WORK REQUEST A »
What does the study on serum mesothelin and MPF state for each of these?
(i) How many patients with pancreatic ductal adenocarcinoma were analyzed?
(ii) What median survival does combined cisplatin and gemcitabine give patients with advanced biliary carcinoma?
(iii) Which serum biomarker is currently the only one that has shown some clinical utility in pancreaticobiliary cancer?
WORK REQUEST B »
Does each statement agree with the study on serum mesothelin and MPF? Answer yes or no and quote the deciding words.
(i) Serum mesothelin was measured with the Mesomark™ ELISA.
(ii) In patients with pancreatic cancer, mesothelin concentrations were associated with tumor stage.
(iii) Biliary cancer is more common in the US than pancreatic cancer.

SELECTED EXTRACT »
━━━━━━

Abstract
Background:
Tumor mesothelin overexpression is present in different malignancies, including the majority of patients with pancreatic or biliary cancers. The objective of this study was to evaluate the use of shed serum mesothelin and megakaryocyte potentiating factor (MPF) concentrations as biomarkers for these cancers.
Methods:
A total of 151 individuals, divided into five groups, were retrospectively analyzed: healthy donors (n=15), patients with benign non-pancreatic conditions (n=52), benign pancreatic conditions (n=33), biliary carcinoma (n=9), and pancreatic ductal adenocarcinoma (n=42). Mesothelin and MPF concentrations were measured in serum with the Mesomark™ and Human MPF ELISA, respectively.
Results:
Mesothelin and MPF concentrations did not significantly differ among the five individual participant groups (p = 0.34, p = 0.33, respectively), nor did any other combination and pair-wise comparison of the participant groups demonstrated a significant difference in biomarker concentrations. In patients with pancreatic cancer, mesothelin or MPF concentrations were not associated with tumor stage (p=0.87, p=0.48, respectively) or differentiation grade (p=0.73, p=0.52, respectively).
Conclusions:
Serum mesothelin and MPF concentrations, measured with standard available ELISAs, were not specific for benign or pancreatic disease. Both biomarkers were not elevated in patients with pancreatic or biliary cancers, and consequently do not appear to be useful biomarkers for these malignancies.
Keywords: biliary cancer, megakaryocyte potentiating factor, mesothelin, pancreatic cancer
Introduction
Pancreatic cancer is the fourth-leading cause of cancer mortality in the US, with an incidence of 43,140 cases and 36,800 deaths estimated in 2010 (1). Biliary cancer is markedly less common, with approximately 9000 new cases in the US per year. Because of the non-specific symptoms of pancreaticobiliary cancer, the vast majority of patients have advanced disease at presentation (2, 3). In patients with pancreatic cancer, fewer than 20% present with localized disease amenable to surgical resection. In these patients, median survival is around 20 months, while in those with unresectable disease, prognosis is dismal (3). Patients with biliary carcinoma frequently experience a relapse, despite surgery (2). In those with advanced disease, a combination treatment of cisplatin and gemcitabine results in a median survival of approximately 12 months (4).
As early diagnosis of a still localized tumor is thought to improve patient outcome, there is a critical need for tools that shorten the diagnostic delay. Due of their relative non-invasiveness and low cost, serum biomarkers are an attractive tool for such purpose. CA 19–9 is currently the only serum biomarker which demonstrated some clinical utility in pancreaticobiliary cancer, as a tool to help monitor disease activity (5). However, since CA 19–9 is usually not elevated in early stage patients, it is not useful in diagnosing early disease (6, 7).

━━━━━━

THE DATA »
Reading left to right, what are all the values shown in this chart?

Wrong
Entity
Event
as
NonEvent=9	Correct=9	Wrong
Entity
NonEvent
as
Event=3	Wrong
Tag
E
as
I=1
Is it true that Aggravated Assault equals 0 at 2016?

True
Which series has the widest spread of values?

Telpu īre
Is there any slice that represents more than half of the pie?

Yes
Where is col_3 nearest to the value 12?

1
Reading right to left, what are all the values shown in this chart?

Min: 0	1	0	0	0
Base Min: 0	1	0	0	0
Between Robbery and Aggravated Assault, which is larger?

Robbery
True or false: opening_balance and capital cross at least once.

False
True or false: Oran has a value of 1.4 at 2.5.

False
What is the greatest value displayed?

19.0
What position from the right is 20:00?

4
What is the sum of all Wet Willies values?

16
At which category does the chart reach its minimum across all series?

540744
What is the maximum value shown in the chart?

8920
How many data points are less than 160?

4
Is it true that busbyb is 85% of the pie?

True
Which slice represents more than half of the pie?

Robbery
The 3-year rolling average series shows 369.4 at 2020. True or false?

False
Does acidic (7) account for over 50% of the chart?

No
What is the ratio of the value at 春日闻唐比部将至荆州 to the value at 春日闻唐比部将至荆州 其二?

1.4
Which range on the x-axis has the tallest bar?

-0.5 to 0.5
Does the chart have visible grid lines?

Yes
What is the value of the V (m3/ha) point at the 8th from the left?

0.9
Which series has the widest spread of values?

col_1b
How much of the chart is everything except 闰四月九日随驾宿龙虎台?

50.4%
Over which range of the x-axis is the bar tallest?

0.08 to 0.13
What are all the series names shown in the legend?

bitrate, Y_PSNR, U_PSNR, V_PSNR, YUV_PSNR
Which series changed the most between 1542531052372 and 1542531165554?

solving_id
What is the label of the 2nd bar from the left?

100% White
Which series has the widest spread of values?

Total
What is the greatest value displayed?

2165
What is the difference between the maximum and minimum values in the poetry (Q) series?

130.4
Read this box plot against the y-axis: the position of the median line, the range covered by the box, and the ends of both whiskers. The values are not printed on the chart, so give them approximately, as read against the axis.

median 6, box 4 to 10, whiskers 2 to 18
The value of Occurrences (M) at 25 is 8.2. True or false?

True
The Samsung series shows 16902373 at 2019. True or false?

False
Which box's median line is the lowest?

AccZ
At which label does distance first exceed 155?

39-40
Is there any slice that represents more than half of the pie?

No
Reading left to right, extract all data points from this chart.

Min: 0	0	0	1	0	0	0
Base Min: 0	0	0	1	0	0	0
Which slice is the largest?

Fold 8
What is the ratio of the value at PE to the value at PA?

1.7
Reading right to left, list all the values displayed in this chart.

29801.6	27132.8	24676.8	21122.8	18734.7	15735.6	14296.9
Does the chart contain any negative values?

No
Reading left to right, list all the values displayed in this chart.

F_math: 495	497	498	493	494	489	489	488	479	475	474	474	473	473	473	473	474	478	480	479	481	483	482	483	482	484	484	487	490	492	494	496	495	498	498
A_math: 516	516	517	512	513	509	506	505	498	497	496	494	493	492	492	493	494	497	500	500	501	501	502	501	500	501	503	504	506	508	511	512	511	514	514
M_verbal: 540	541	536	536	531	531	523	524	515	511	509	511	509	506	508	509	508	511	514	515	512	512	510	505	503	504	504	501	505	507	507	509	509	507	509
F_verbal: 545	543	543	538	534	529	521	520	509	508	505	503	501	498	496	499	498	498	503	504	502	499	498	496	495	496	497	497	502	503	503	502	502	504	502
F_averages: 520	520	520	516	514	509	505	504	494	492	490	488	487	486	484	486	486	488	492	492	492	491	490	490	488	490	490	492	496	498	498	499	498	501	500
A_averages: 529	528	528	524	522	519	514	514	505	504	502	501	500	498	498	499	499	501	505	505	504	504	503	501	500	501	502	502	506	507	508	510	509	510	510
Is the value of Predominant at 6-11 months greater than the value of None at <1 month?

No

━━━━━━

PROBLEM SOLUTION A »
(i) 42
(ii) Approximately 12 months
(iii) CA 19–9

PROBLEM SOLUTION B »
(i) Yes: "Mesothelin and MPF concentrations were measured in serum with the Mesomark™ and Human MPF ELISA, respectively."
(ii) No: "In patients with pancreatic cancer, mesothelin or MPF concentrations were not associated with tumor stage (p=0.87, p=0.48, respectively)"
(iii) No: "Biliary cancer is markedly less common, with approximately 9000 new cases in the US per year."